An extension of representation

Question

Let $A,~B$ be two C*-algebras, if $A$ is an ideal in $B$, then do we have that any representation of $A$ can extend to a representation of $B$?

Answer 1

Yes.

Let $\pi:A\to B(H)$ is a representation.
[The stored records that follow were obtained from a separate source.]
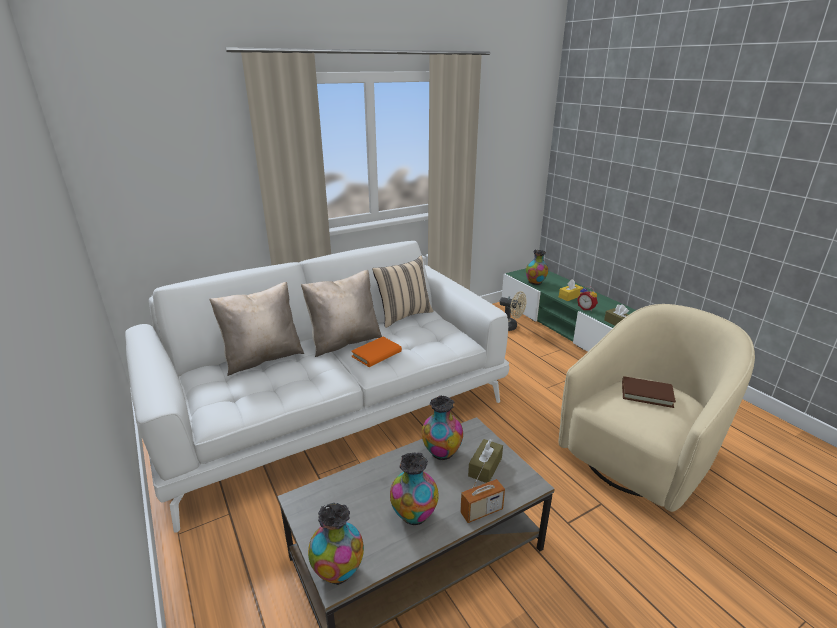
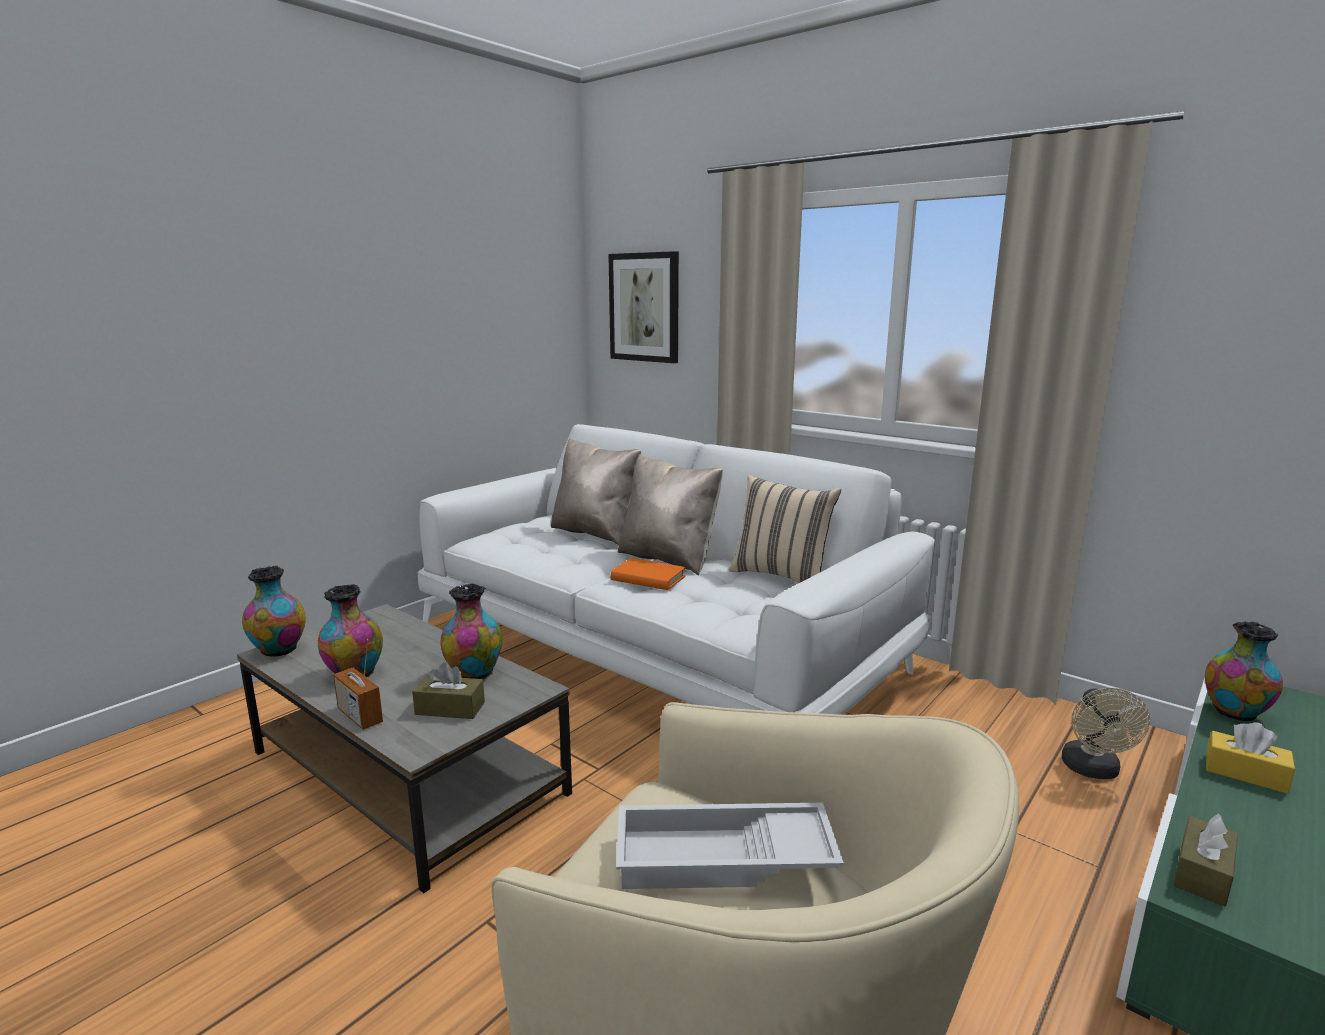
camera: 70 degrees right, 10 degrees down
alarm clock [577,286,598,311] -> none
brown book [622,376,676,408] -> white tray [616,803,844,889]
none -> picture [608,251,679,363]

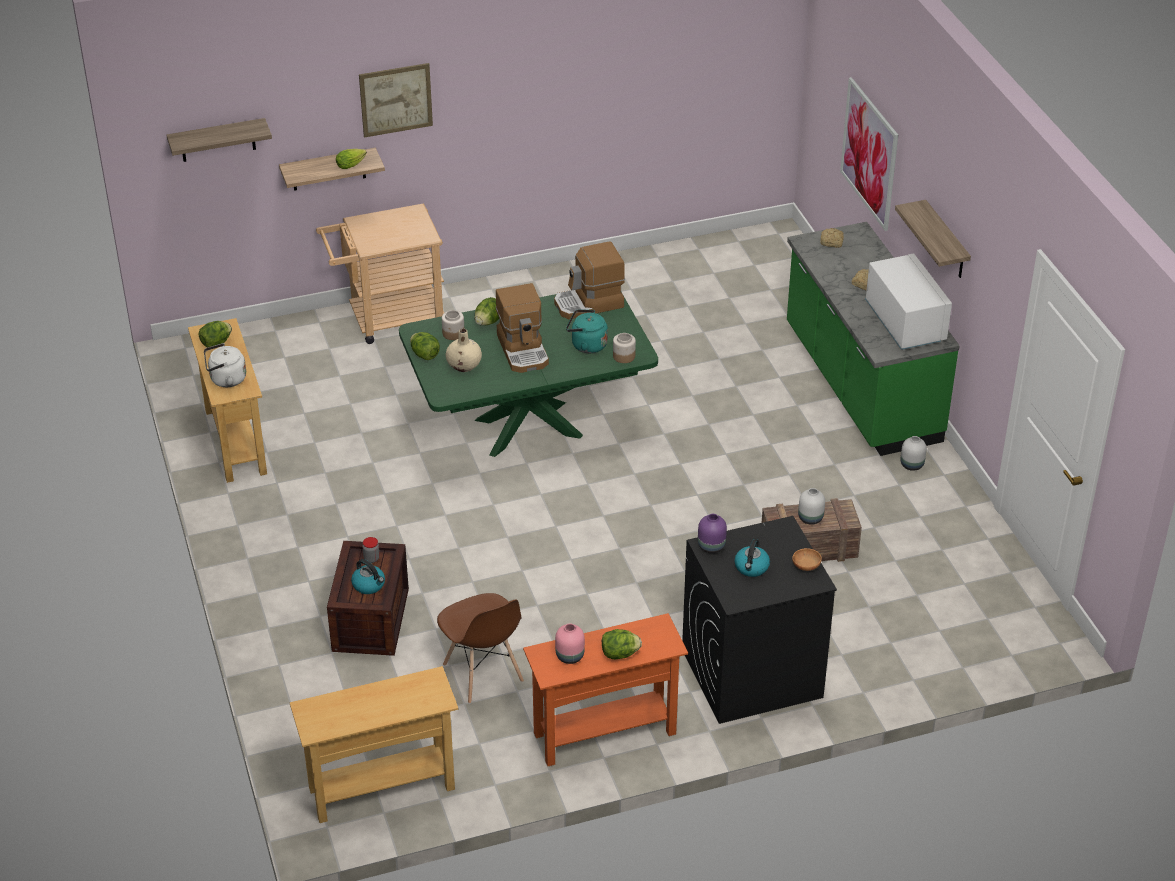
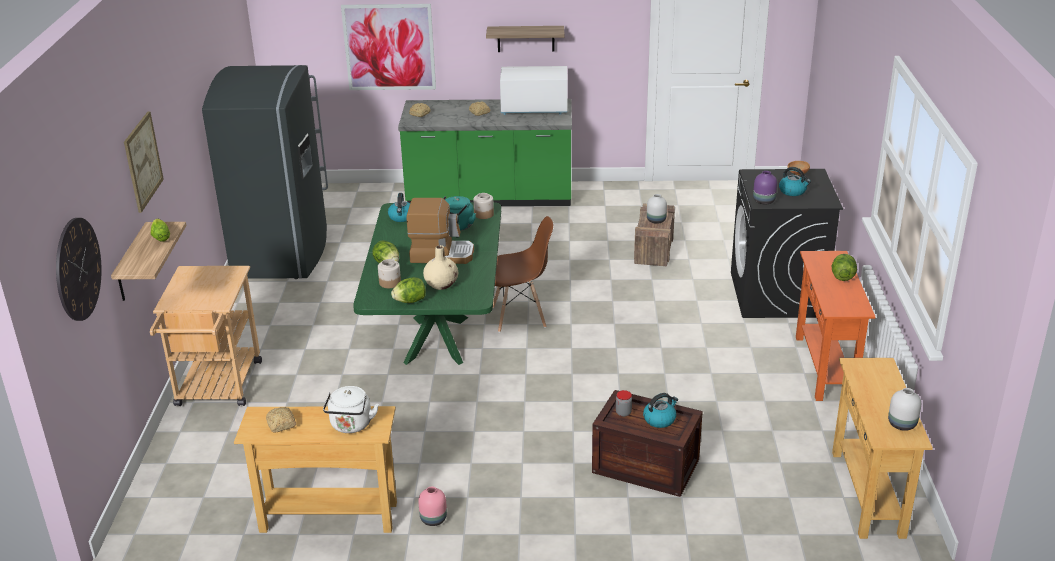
camera: 70 degrees left, 10 degrees down
shelf [167,118,272,162] -> wall clock [56,218,102,321]
lettuce [199,321,232,347] -> bread [266,407,296,432]
brown chair [437,593,524,704] -> brown chair moved to [493,216,553,332]
coffee machine [554,242,625,319] -> kettle [388,193,410,222]
pink vase [555,623,585,664] -> pink vase moved to [418,486,447,526]
white vase [901,436,927,471] -> white vase moved to [888,388,921,431]
none -> grey fridge [202,65,328,279]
We can assume that $\overline{\pi(A)H}=H$ (otherwise, we replace $H$ with $\overline{\pi(A)H}$).

Now you can define $\tilde\pi:B\to B(H)$ on the dense subspace $\pi(A)H$ by $$ \tilde\pi(b)\,\pi(a)\xi=\pi(ba)\xi. $$ This is well-defined: if $\pi(a)\xi=\pi(a')\xi$, then $\pi(a-a')\xi=0$, and \begin{align} \|\pi(b(a-a'))\xi\|^2&=\langle \pi(b(a-a'))\xi,\pi(b(a-a'))\xi\rangle =\langle \pi((a-a')^*b^*)\pi(b(a-a'))\xi,\xi\rangle\\ &=\langle \pi((a-a')^*b^*b(a-a'))\xi,\xi\rangle\leq\|b\|^2\, \langle \pi((a-a')^*(a-a'))\xi,\xi\rangle\\ &=\|b\|^2\,\|\pi(a-a')\xi\|^2=0. \end{align} So $\pi(ba)\xi=\pi(ba')\xi$.

The same estimates above show that $\tilde\pi$ is bounded.

It is elementary to check that $\tilde\pi$ is a representation.